» **Assignment**: The records that follow must be reproduced in full, with every picture excluded.

» **Material to process**:
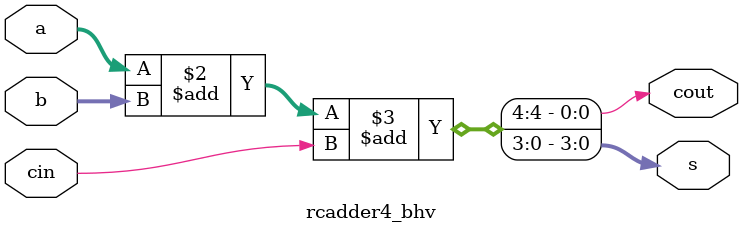
<source format=v>
`timescale 1ns / 1ps


module rcadder4_bhv(a,b,s,cin,cout);
input [3:0] a,b;
output [3:0] s;
input cin;
output cout;

reg [3:0] s;
reg cout;

always @ (a or b or cin)
   {cout,s} = a+b+cin;
endmodule

</source>
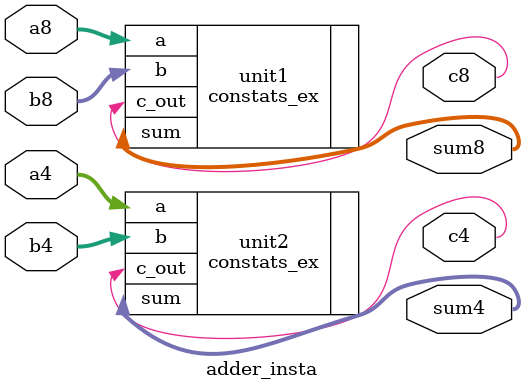
<source format=v>
`timescale 1ns / 1ps


module adder_insta(
    input wire [3:0] a4, b4,
    input wire [7:0] a8, b8,
    output wire [3:0] sum4,
    output wire c4,
    output wire [7:0] sum8,
    output wire c8
    );
    
    constats_ex #(.N(8)) unit1
        (.a(a8), .b(b8), .sum(sum8), .c_out(c8));
        
    constats_ex unit2
        (.a(a4), .b(b4), .sum(sum4), .c_out(c4));
endmodule

</source>
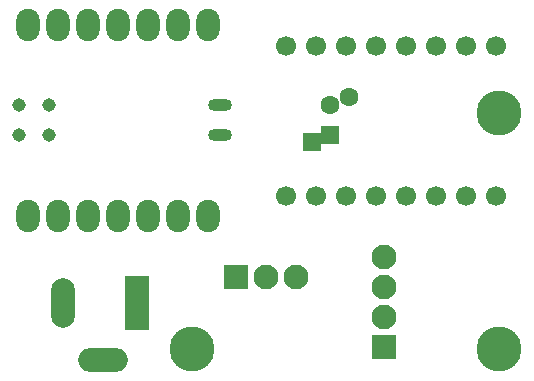
<source format=gbr>
%TF.GenerationSoftware,KiCad,Pcbnew,8.0.6*%
%TF.CreationDate,2024-11-06T21:14:03+01:00*%
%TF.ProjectId,ChocoEF,43686f63-6f45-4462-9e6b-696361645f70,rev?*%
%TF.SameCoordinates,Original*%
%TF.FileFunction,Soldermask,Top*%
%TF.FilePolarity,Negative*%
%FSLAX46Y46*%
G04 Gerber Fmt 4.6, Leading zero omitted, Abs format (unit mm)*
G04 Created by KiCad (PCBNEW 8.0.6) date 2024-11-06 21:14:03*
%MOMM*%
%LPD*%
G01*
G04 APERTURE LIST*
%ADD10C,3.800000*%
%ADD11O,4.200000X2.000000*%
%ADD12O,2.000000X4.200000*%
%ADD13R,2.000000X4.600000*%
%ADD14O,1.998980X2.748280*%
%ADD15O,2.032000X1.016000*%
%ADD16C,1.143000*%
%ADD17R,2.100000X2.100000*%
%ADD18C,2.100000*%
%ADD19R,1.600000X1.600000*%
%ADD20C,1.600000*%
%ADD21C,1.700000*%
G04 APERTURE END LIST*
D10*
%TO.C,REF\u002A\u002A*%
X89000000Y-90000000D03*
%TD*%
%TO.C,REF\u002A\u002A*%
X115000000Y-90000000D03*
%TD*%
%TO.C,REF\u002A\u002A*%
X115000000Y-70000000D03*
%TD*%
D11*
%TO.C,J1*%
X81428000Y-90865600D03*
D12*
X78028000Y-86065600D03*
D13*
X84328000Y-86065600D03*
%TD*%
D14*
%TO.C,U1*%
X75060490Y-78681290D03*
X77600490Y-78681290D03*
X80140490Y-78681290D03*
X82680490Y-78681290D03*
X85220490Y-78681290D03*
X87760490Y-78681290D03*
X90300490Y-78681290D03*
X90300490Y-62516730D03*
X87760490Y-62516730D03*
X85220490Y-62516730D03*
X82680490Y-62516730D03*
X80140490Y-62516730D03*
X77600490Y-62516730D03*
X75060490Y-62516730D03*
D15*
X91378310Y-71814410D03*
X91378310Y-69264410D03*
D16*
X74374123Y-71815607D03*
X74374123Y-69275607D03*
X76914123Y-71815607D03*
X76914123Y-69275607D03*
%TD*%
D17*
%TO.C,J2*%
X105257600Y-89819400D03*
D18*
X105257600Y-87279400D03*
X105257600Y-84739400D03*
X105257600Y-82199400D03*
%TD*%
D17*
%TO.C,J3*%
X92684600Y-83845400D03*
D18*
X95224600Y-83845400D03*
X97764600Y-83845400D03*
%TD*%
D19*
%TO.C,C1*%
X99100000Y-72470937D03*
X100700000Y-71800000D03*
D20*
X100700000Y-69300000D03*
X102300000Y-68629063D03*
%TD*%
D21*
%TO.C,U2*%
X96910000Y-64300000D03*
X99450000Y-64300000D03*
X101990000Y-64300000D03*
X104530000Y-64300000D03*
X107070000Y-64300000D03*
X109610000Y-64300000D03*
X112150000Y-64300000D03*
X114690000Y-64300000D03*
X96910000Y-77000000D03*
X99450000Y-77000000D03*
X101990000Y-77000000D03*
X104530000Y-77000000D03*
X107070000Y-77000000D03*
X109610000Y-77000000D03*
X112150000Y-77000000D03*
X114690000Y-77000000D03*
%TD*%
M02*

</source>
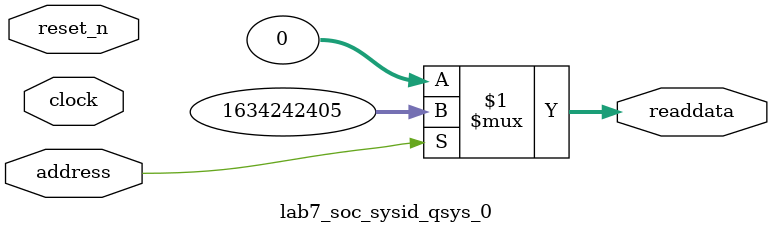
<source format=v>



// synthesis translate_off
`timescale 1ns / 1ps
// synthesis translate_on

// turn off superfluous verilog processor warnings 
// altera message_level Level1 
// altera message_off 10034 10035 10036 10037 10230 10240 10030 

module lab7_soc_sysid_qsys_0 (
               // inputs:
                address,
                clock,
                reset_n,

               // outputs:
                readdata
             )
;

  output  [ 31: 0] readdata;
  input            address;
  input            clock;
  input            reset_n;

  wire    [ 31: 0] readdata;
  //control_slave, which is an e_avalon_slave
  assign readdata = address ? 1634242405 : 0;

endmodule



</source>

» **Exercise response**:
<source format=v>
`timescale 1ns / 1ps


module rcadder4_bhv(a,b,s,cin,cout);
input [3:0] a,b;
output [3:0] s;
input cin;
output cout;

reg [3:0] s;
reg cout;

always @ (a or b or cin)
   {cout,s} = a+b+cin;
endmodule

</source>
<source format=v>
`timescale 1ns / 1ps


module adder_insta(
    input wire [3:0] a4, b4,
    input wire [7:0] a8, b8,
    output wire [3:0] sum4,
    output wire c4,
    output wire [7:0] sum8,
    output wire c8
    );
    
    constats_ex #(.N(8)) unit1
        (.a(a8), .b(b8), .sum(sum8), .c_out(c8));
        
    constats_ex unit2
        (.a(a4), .b(b4), .sum(sum4), .c_out(c4));
endmodule

</source>
<source format=gbr>
%TF.GenerationSoftware,KiCad,Pcbnew,8.0.6*%
%TF.CreationDate,2024-11-06T21:14:03+01:00*%
%TF.ProjectId,ChocoEF,43686f63-6f45-4462-9e6b-696361645f70,rev?*%
%TF.SameCoordinates,Original*%
%TF.FileFunction,Soldermask,Top*%
%TF.FilePolarity,Negative*%
%FSLAX46Y46*%
G04 Gerber Fmt 4.6, Leading zero omitted, Abs format (unit mm)*
G04 Created by KiCad (PCBNEW 8.0.6) date 2024-11-06 21:14:03*
%MOMM*%
%LPD*%
G01*
G04 APERTURE LIST*
%ADD10C,3.800000*%
%ADD11O,4.200000X2.000000*%
%ADD12O,2.000000X4.200000*%
%ADD13R,2.000000X4.600000*%
%ADD14O,1.998980X2.748280*%
%ADD15O,2.032000X1.016000*%
%ADD16C,1.143000*%
%ADD17R,2.100000X2.100000*%
%ADD18C,2.100000*%
%ADD19R,1.600000X1.600000*%
%ADD20C,1.600000*%
%ADD21C,1.700000*%
G04 APERTURE END LIST*
D10*
%TO.C,REF\u002A\u002A*%
X89000000Y-90000000D03*
%TD*%
%TO.C,REF\u002A\u002A*%
X115000000Y-90000000D03*
%TD*%
%TO.C,REF\u002A\u002A*%
X115000000Y-70000000D03*
%TD*%
D11*
%TO.C,J1*%
X81428000Y-90865600D03*
D12*
X78028000Y-86065600D03*
D13*
X84328000Y-86065600D03*
%TD*%
D14*
%TO.C,U1*%
X75060490Y-78681290D03*
X77600490Y-78681290D03*
X80140490Y-78681290D03*
X82680490Y-78681290D03*
X85220490Y-78681290D03*
X87760490Y-78681290D03*
X90300490Y-78681290D03*
X90300490Y-62516730D03*
X87760490Y-62516730D03*
X85220490Y-62516730D03*
X82680490Y-62516730D03*
X80140490Y-62516730D03*
X77600490Y-62516730D03*
X75060490Y-62516730D03*
D15*
X91378310Y-71814410D03*
X91378310Y-69264410D03*
D16*
X74374123Y-71815607D03*
X74374123Y-69275607D03*
X76914123Y-71815607D03*
X76914123Y-69275607D03*
%TD*%
D17*
%TO.C,J2*%
X105257600Y-89819400D03*
D18*
X105257600Y-87279400D03*
X105257600Y-84739400D03*
X105257600Y-82199400D03*
%TD*%
D17*
%TO.C,J3*%
X92684600Y-83845400D03*
D18*
X95224600Y-83845400D03*
X97764600Y-83845400D03*
%TD*%
D19*
%TO.C,C1*%
X99100000Y-72470937D03*
X100700000Y-71800000D03*
D20*
X100700000Y-69300000D03*
X102300000Y-68629063D03*
%TD*%
D21*
%TO.C,U2*%
X96910000Y-64300000D03*
X99450000Y-64300000D03*
X101990000Y-64300000D03*
X104530000Y-64300000D03*
X107070000Y-64300000D03*
X109610000Y-64300000D03*
X112150000Y-64300000D03*
X114690000Y-64300000D03*
X96910000Y-77000000D03*
X99450000Y-77000000D03*
X101990000Y-77000000D03*
X104530000Y-77000000D03*
X107070000Y-77000000D03*
X109610000Y-77000000D03*
X112150000Y-77000000D03*
X114690000Y-77000000D03*
%TD*%
M02*

</source>
<source format=v>



// synthesis translate_off
`timescale 1ns / 1ps
// synthesis translate_on

// turn off superfluous verilog processor warnings 
// altera message_level Level1 
// altera message_off 10034 10035 10036 10037 10230 10240 10030 

module lab7_soc_sysid_qsys_0 (
               // inputs:
                address,
                clock,
                reset_n,

               // outputs:
                readdata
             )
;

  output  [ 31: 0] readdata;
  input            address;
  input            clock;
  input            reset_n;

  wire    [ 31: 0] readdata;
  //control_slave, which is an e_avalon_slave
  assign readdata = address ? 1634242405 : 0;

endmodule



</source>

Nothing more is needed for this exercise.